▶ _DESCRIPTION OF THE TASK_:
Write out everything in the Malefiz text below from "A pawn may not" down to "is the winner.", word for word.

Malefiz (also known as Barricade) is a strategy board game, invented by Werner Schöppner and published by Ravensburger since 1960. It is a non-circular descendant of the ancient Indian board game Pachisi.

==Etymology==
The name of the game borrows the obsolete German word Malefiz, meaning "misdeed" or "bad action". The word was derived from the Latin word maleficus, meaning "mischievous" or "profane".

==Setup==
Malefiz requires the following items:
- 1 gameboard
- 20 pawns (5 in each of 4 player colours)
- 11 barricade pieces
- 1 6-sided die
At the outset, each player's pawns are placed in their respective five-space houses, typically located along the bottom of the board. Barricade pieces are placed in each of eleven specially marked spaces on the board.

A radial version of the Malefiz board

==Gameplay==
First play may be determined by a die-roll or another manner of the players' choosing.

At the beginning of each turn, the active player rolls the die. That player selects one of her five pawns and moves it a number of steps equal to the number shown on the die. That pawn may begin traveling in any direction and may turn to continue through corners in the path, but it may not double-back along its course, and it may not forgo any steps. The spaces within the players' houses are not counted against the die-roll; the first space counted by any pawn is the space immediately above the house.

During the course of a move, a pawn may pass other pawns (regardless of colour) with no effect. In the event that a pawn finishes its move by landing on a space occupied by another pawn, the pawn occupying that space is captured. Captured pawns are returned to their respective houses and become available to rejoin play upon their owner's next turn.

Unlike pawns, barricade pieces may not be passed. In order for play to progress past a barricade, the barricade must be captured by a pawn. A player who captures a barricade must relocate the barrier to an unoccupied space on the board. Barricades may not be placed in the four houses or in any of the 17 spaces in the bottom-most row.

A pawn may not be moved if doing so would cause it either to pass a barricade or to overshoot the uppermost space on the board.

After the move is complete, play passes to the next player.

A player may forgo her move if and only if none of her pawns may be moved.

===Win condition===
The first player to land a pawn in the uppermost space is the winner.

▶ _PROVIDED INFORMATION_:
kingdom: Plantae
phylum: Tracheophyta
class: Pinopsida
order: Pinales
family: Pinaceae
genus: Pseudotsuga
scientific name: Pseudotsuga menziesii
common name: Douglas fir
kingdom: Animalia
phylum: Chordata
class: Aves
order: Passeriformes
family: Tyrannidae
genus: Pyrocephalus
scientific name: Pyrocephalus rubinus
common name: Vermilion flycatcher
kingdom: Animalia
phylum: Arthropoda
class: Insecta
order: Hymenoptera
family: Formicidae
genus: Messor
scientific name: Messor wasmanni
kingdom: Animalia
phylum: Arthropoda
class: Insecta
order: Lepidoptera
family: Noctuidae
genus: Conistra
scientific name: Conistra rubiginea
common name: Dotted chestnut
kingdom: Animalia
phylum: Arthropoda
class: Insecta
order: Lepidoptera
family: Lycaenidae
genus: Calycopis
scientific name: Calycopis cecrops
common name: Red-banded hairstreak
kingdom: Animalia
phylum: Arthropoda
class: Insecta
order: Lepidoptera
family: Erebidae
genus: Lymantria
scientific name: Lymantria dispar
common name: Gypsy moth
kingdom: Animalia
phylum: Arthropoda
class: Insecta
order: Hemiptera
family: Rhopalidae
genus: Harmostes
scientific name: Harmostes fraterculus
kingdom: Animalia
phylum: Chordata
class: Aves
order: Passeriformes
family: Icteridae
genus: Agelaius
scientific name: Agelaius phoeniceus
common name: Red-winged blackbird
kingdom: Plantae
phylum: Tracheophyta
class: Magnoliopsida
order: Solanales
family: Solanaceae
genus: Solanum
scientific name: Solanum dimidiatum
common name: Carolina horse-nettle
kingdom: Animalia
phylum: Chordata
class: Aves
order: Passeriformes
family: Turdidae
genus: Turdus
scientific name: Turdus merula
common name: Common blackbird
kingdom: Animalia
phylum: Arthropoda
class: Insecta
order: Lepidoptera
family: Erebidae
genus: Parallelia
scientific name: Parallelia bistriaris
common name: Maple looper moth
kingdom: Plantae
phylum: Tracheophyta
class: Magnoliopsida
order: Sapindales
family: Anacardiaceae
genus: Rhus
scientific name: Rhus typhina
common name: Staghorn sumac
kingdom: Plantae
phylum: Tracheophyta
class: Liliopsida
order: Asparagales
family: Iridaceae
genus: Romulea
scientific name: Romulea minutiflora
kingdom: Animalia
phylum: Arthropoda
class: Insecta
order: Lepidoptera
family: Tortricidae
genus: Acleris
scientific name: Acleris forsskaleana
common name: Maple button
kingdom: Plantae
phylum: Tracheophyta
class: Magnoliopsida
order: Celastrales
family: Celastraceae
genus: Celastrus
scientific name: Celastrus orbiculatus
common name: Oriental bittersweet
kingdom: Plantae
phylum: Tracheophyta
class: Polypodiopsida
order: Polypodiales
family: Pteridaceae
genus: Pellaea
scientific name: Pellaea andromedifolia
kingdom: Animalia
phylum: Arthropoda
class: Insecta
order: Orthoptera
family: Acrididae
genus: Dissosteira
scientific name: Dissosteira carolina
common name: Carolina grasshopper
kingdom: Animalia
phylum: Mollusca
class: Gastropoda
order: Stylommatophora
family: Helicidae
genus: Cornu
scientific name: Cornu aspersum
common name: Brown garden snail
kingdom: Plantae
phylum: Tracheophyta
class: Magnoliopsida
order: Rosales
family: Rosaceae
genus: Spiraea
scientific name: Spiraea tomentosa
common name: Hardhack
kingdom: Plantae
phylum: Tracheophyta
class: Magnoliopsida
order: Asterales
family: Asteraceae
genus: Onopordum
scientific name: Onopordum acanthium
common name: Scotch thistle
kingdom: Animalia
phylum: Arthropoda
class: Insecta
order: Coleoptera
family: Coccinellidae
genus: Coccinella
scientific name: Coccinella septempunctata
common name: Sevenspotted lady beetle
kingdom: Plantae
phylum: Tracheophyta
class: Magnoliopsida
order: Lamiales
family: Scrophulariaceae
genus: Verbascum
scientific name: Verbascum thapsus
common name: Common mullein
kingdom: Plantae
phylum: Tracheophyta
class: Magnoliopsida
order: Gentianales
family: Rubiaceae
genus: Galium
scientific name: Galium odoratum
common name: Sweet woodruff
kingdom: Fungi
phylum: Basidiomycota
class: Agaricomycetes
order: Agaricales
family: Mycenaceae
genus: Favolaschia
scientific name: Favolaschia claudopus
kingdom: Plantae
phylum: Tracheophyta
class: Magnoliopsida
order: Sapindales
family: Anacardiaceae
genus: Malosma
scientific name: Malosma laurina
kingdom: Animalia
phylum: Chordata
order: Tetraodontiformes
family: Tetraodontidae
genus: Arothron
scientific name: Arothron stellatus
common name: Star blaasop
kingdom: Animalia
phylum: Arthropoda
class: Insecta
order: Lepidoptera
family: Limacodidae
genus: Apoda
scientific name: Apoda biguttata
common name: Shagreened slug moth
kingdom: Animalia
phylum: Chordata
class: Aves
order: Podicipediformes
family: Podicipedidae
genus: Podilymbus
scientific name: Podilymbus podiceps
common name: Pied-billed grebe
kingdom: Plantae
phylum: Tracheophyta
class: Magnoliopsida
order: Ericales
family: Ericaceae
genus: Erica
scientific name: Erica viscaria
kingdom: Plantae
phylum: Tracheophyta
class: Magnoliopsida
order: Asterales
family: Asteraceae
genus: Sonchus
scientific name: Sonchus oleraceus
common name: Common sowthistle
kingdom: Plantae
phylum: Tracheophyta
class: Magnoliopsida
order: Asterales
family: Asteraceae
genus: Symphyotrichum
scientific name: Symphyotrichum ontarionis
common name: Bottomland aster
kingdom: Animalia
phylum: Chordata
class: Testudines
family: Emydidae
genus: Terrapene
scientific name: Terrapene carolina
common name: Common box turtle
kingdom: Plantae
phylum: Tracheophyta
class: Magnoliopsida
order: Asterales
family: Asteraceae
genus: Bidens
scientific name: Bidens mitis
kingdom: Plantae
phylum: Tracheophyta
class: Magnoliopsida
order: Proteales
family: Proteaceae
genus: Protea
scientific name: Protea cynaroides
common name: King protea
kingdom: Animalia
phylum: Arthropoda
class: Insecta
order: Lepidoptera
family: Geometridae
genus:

▶ _EXERCISE ANSWER_:
A pawn may not be moved if doing so would cause it either to pass a barricade or to overshoot the uppermost space on the board.

After the move is complete, play passes to the next player.

A player may forgo her move if and only if none of her pawns may be moved.

===Win condition===
The first player to land a pawn in the uppermost space is the winner.